Scientists aren't sure whether SDSS1133 is a long-burning supernova or the recoiling black hole ejected by host galaxy Markarian 177. (Michael Koss)
WASHINGTON, Nov. 21 (UPI) -- For those who grew up on Windows 95, the befuddling new images from Pan-STARRS telescope will likely be instantly recognizable as the click of the spray can on Microsoft Paint.
In fact, the bright red explosion, dwarf galaxy Markarian 177, is the former host of a small, bright space object dubbed SDSS1133 that has astronomers quite confused. Scientists aren't sure if SDSS1133 is a supernova or a black hole.
After studying the deep space object for several years, astronomer Michael Koss happened upon archival images of SDSS1133 dating back to the 1950s. If SDSS1133 was a supernova -- a dying star that collapses and explodes dramatically -- it had been burning for several decades.
"This could be a new type of supernova that we've just never seen before. But it would have to be one of the most extreme cases ever observed," Koss, a postdoctoral fellow with the Swiss National Science Foundation, told Space.com.
But it could also be a black hole.
Koss and his colleagues are continuing to analyze images of the burning phenomenon. Newer imagery from NASA's SWIFT telescope suggest the object may be a type of black hole known as an Active Galactic Nuclei.
SDSS1133 has gotten exceptionally bright over the last several months. Supernovas usually explode in a brilliant flash of ultraviolet light and then slowly dim. Active Galactic Nuclei are black holes found at the center of a galaxy. They often burn bright as the strength of their gravity heats the galaxy's surrounding gas.

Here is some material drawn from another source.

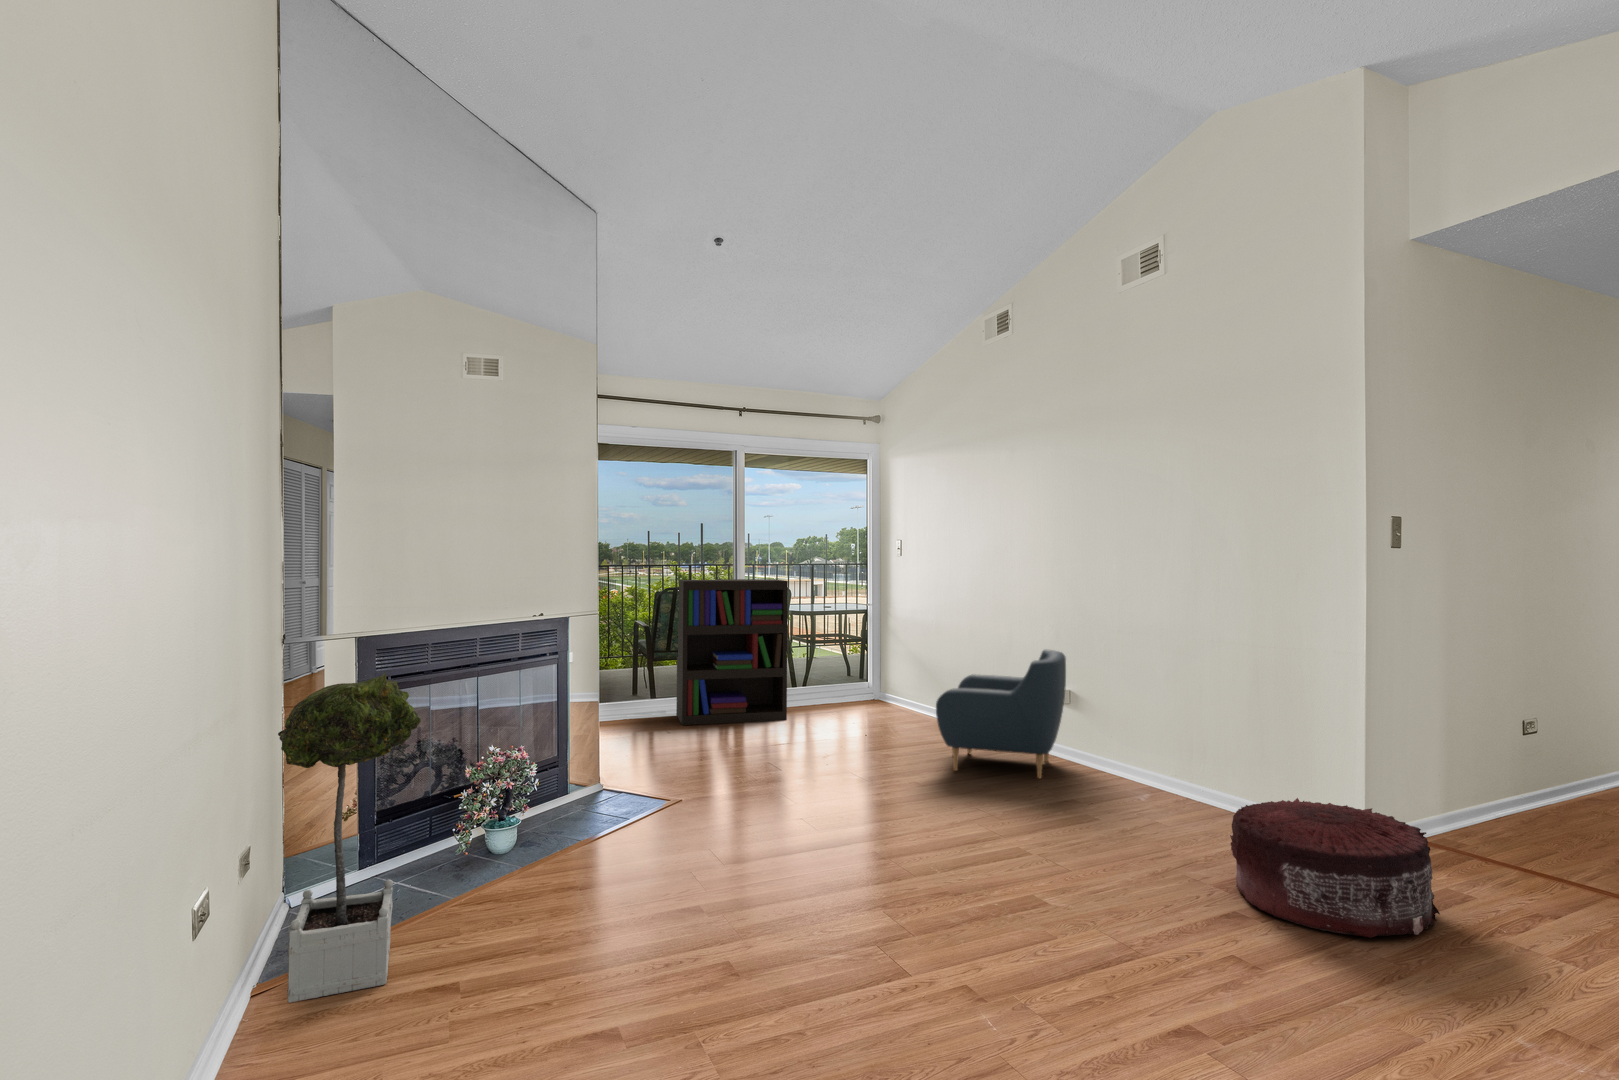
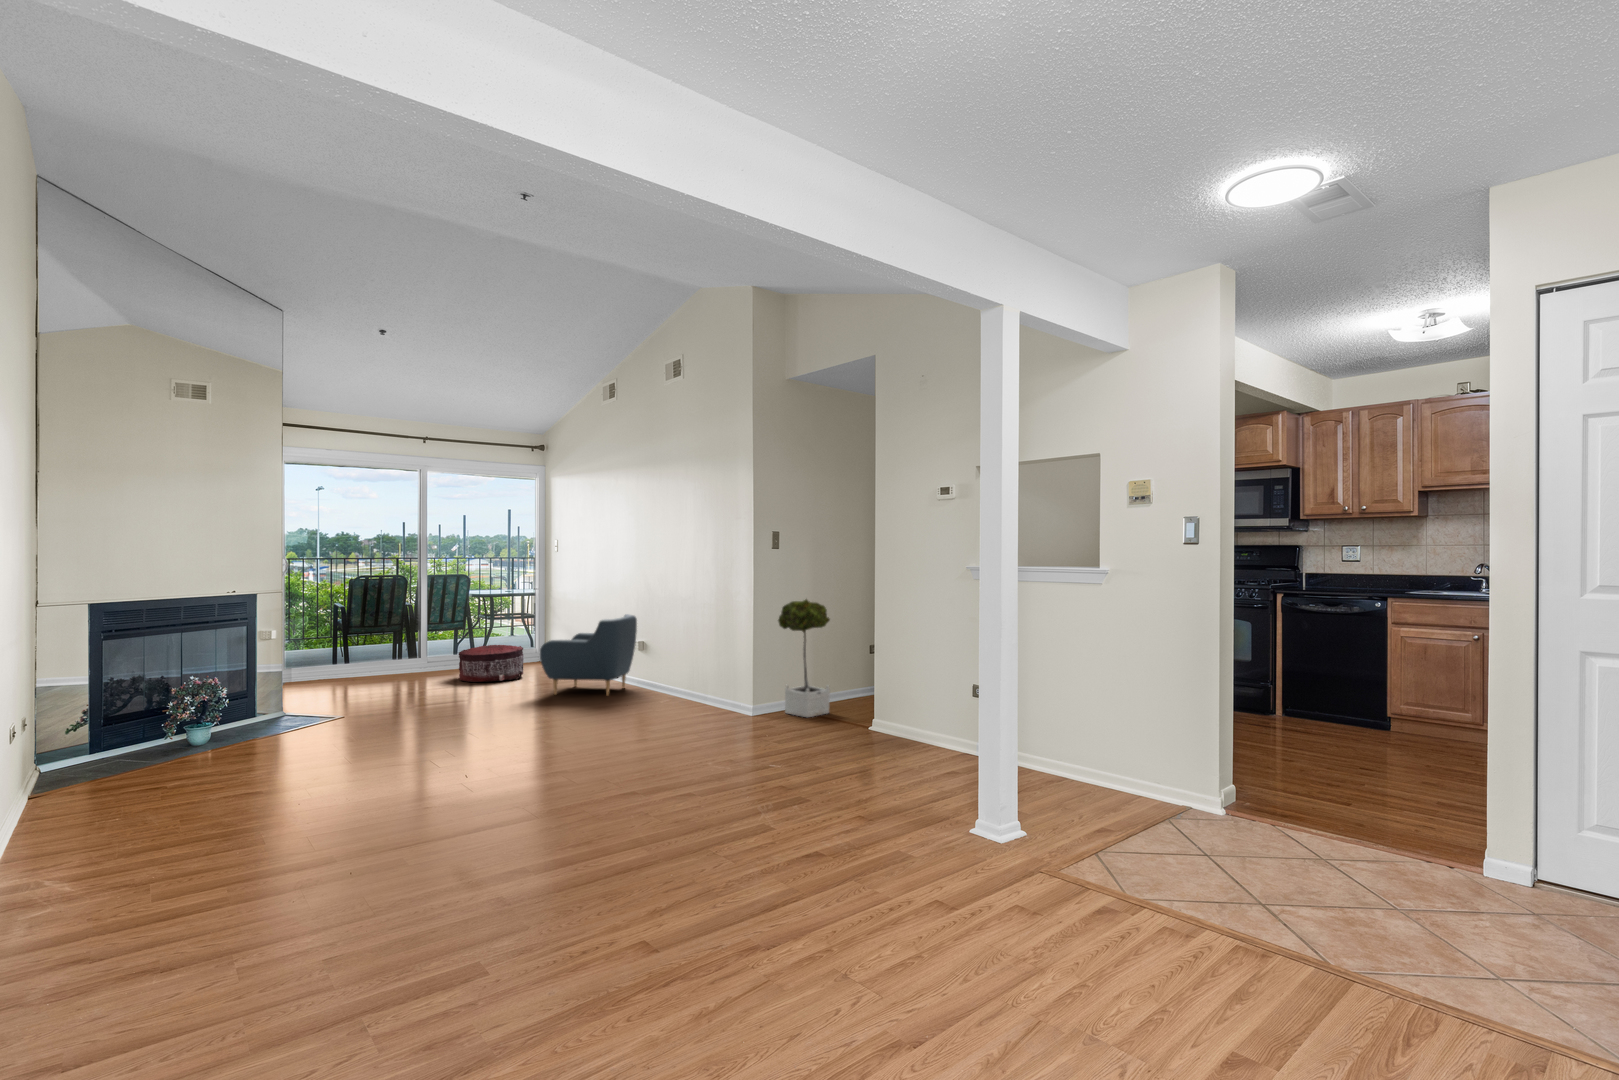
bookshelf: present [676,579,788,725] -> none [371,570,460,680]
potted tree: present [278,673,421,1003] -> present [778,599,830,717]
pouf: present [1230,798,1440,938] -> present [459,645,524,682]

SDSS1133 isn't at the center of a galaxy, however. The nearest galaxy -- and its likely former host -- is 2,600 light-years away. Recent images from telescopes at Hawaii's Keck Observatory suggest Markarian 177, a dwarf galaxy located in the bowl of the Big Dipper, recently underwent a significant disturbance -- a disturbance that may have sent SDSS1133 spinning far from home.
"We suspect we're seeing the aftermath of a merger of two small galaxies and their central black holes," astronomer Laura Blecha, a researcher at the University of Maryland's Department of Astronomy, said in a press release.
If SDSS1133 is a traveling (or recoiling) black hole, sent flying into space by the fusion of two dwarf galaxies, it would be quite the find.
"Astronomers searching for recoiling black holes have been unable to confirm a detection, so finding even one of these sources would be a major discovery," Blecha said.
Researchers hope additional observations by the Hubble Space Telescope or the Chandra X-Ray Observatory will provide some clarity in the coming months.
"Whatever we find, it's exciting," Koss said.